- [Given data]
■ ■ ■ ■
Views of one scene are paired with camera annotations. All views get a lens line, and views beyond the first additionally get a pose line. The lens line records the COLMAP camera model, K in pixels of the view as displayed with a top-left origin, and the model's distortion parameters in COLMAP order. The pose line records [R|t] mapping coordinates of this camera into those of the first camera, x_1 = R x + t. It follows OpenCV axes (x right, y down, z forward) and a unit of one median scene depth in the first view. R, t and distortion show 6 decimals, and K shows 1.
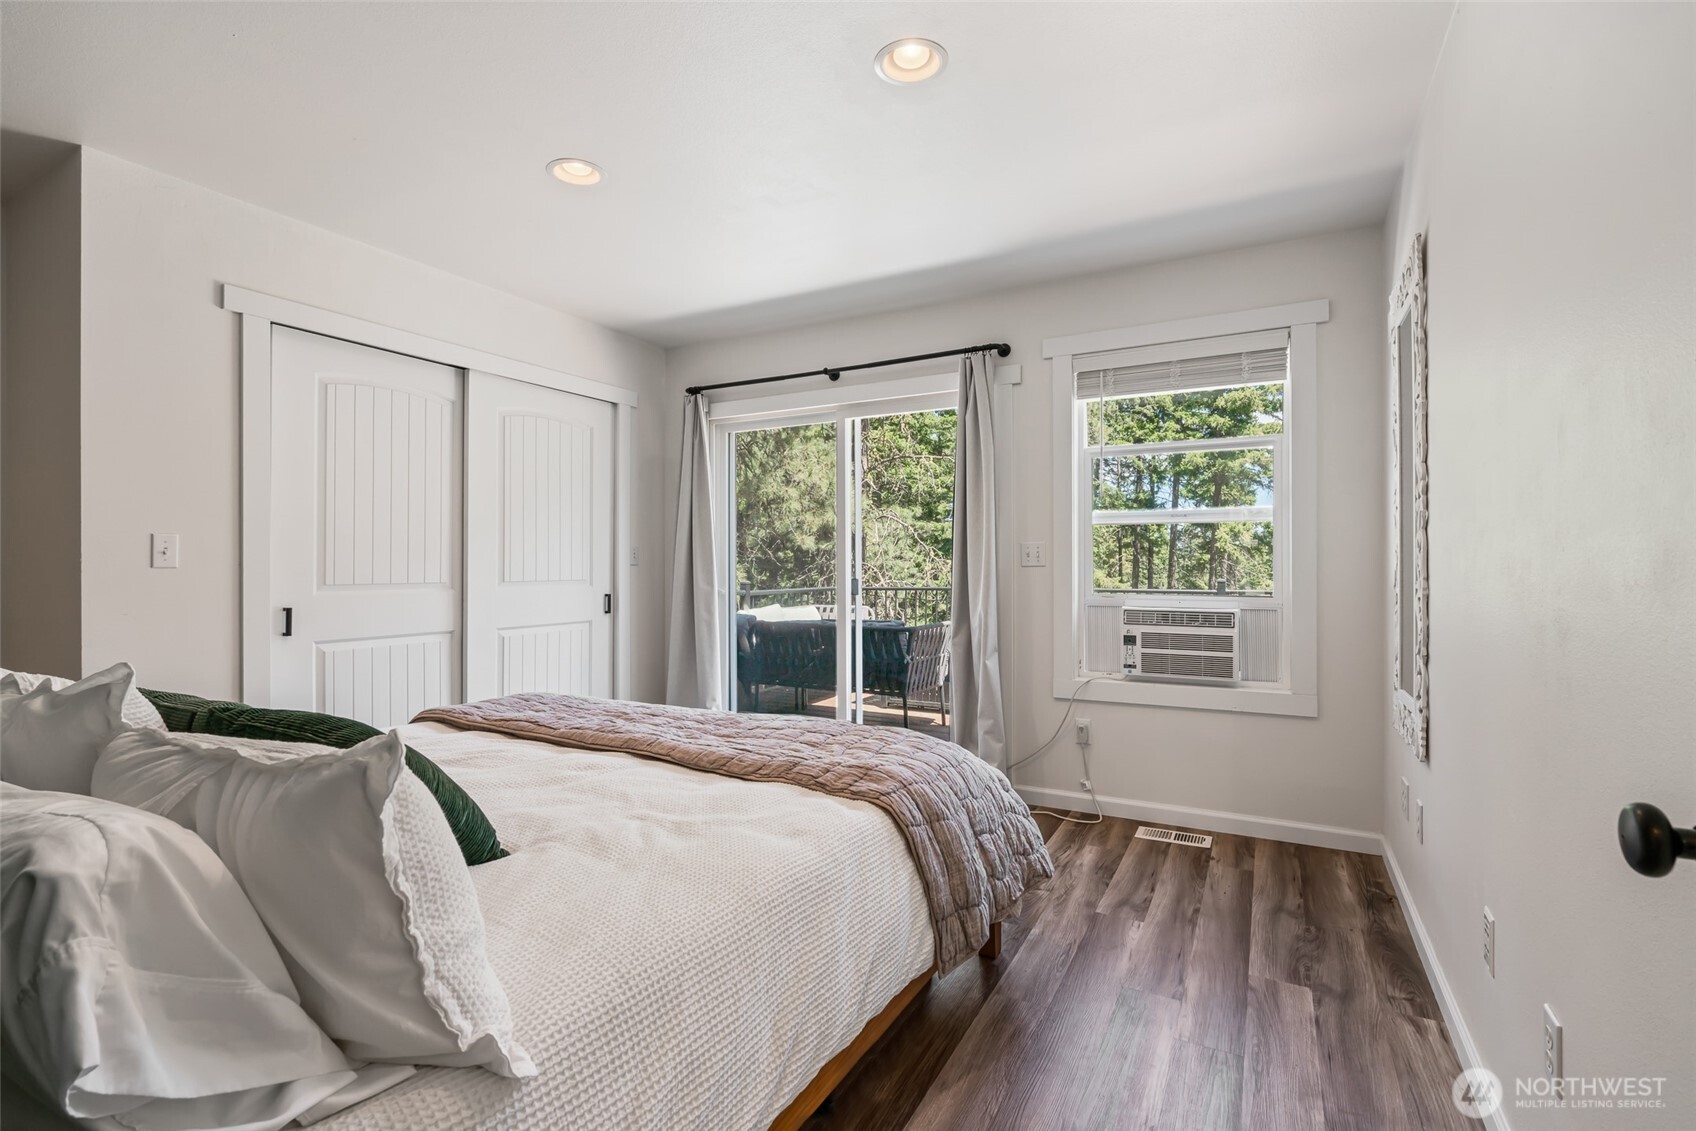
lens RADIAL K [[764.8, 0, 811.5], [0, 764.8, 549.4], [0, 0, 1]] dist [-0.011007, 0.000166]
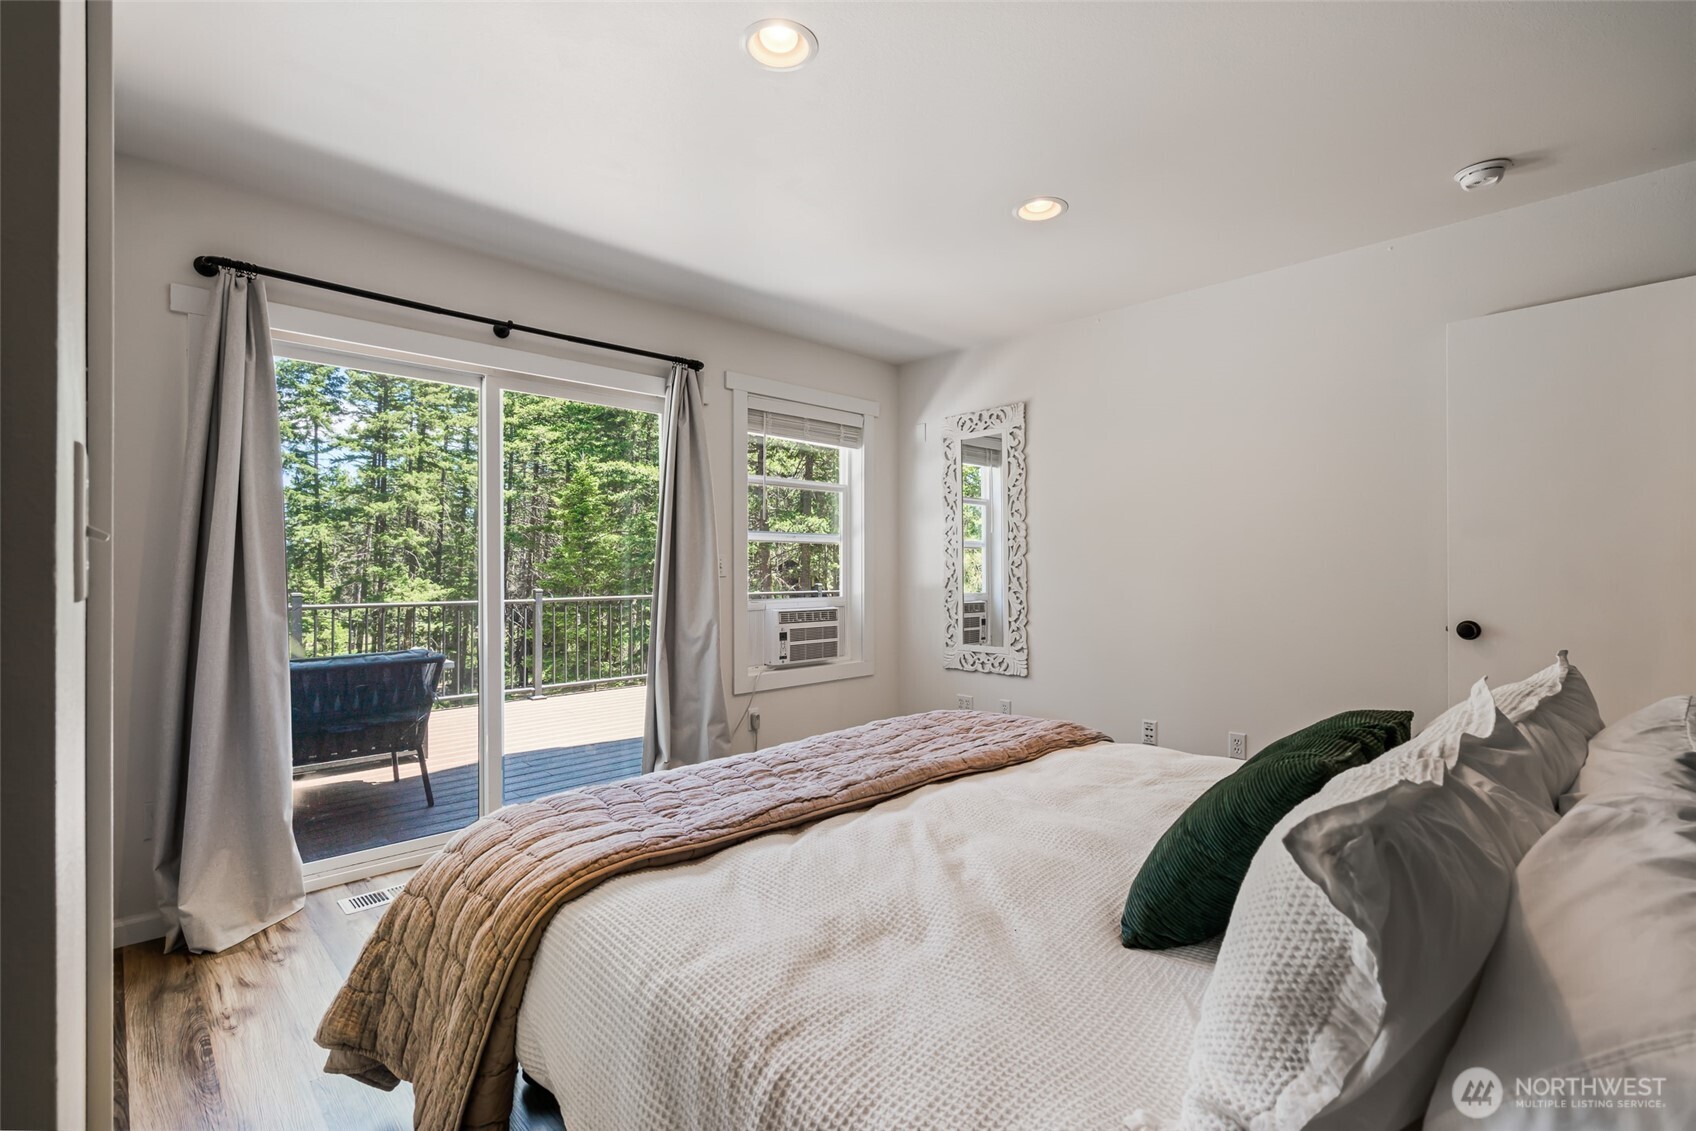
lens RADIAL K [[764.8, 0, 845.6], [0, 764.8, 574.6], [0, 0, 1]] dist [-0.011007, 0.000166]
pose [[0.288631, -0.002009, 0.957438, -0.744179], [-0.012678, 0.999902, 0.005920, 0.010376], [-0.957356, -0.013847, 0.288578, 0.550036]]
■ ■ ■ ■
- [Goal of the exercise] Turn the listing above into a JSON list of strings, with one string per line and blank lines omitted. Leave out the pictures.

- [Response to the exercise]
[
  "Views of one scene are paired with camera annotations. All views get a lens line, and views beyond the first additionally get a pose line. The lens line records the COLMAP camera model, K in pixels of the view as displayed with a top-left origin, and the model's distortion parameters in COLMAP order. The pose line records [R|t] mapping coordinates of this camera into those of the first camera, x_1 = R x + t. It follows OpenCV axes (x right, y down, z forward) and a unit of one median scene depth in the first view. R, t and distortion show 6 decimals, and K shows 1.",
  "lens RADIAL K [[764.8, 0, 811.5], [0, 764.8, 549.4], [0, 0, 1]] dist [-0.011007, 0.000166]",
  "lens RADIAL K [[764.8, 0, 845.6], [0, 764.8, 574.6], [0, 0, 1]] dist [-0.011007, 0.000166]",
  "pose [[0.288631, -0.002009, 0.957438, -0.744179], [-0.012678, 0.999902, 0.005920, 0.010376], [-0.957356, -0.013847, 0.288578, 0.550036]]"
]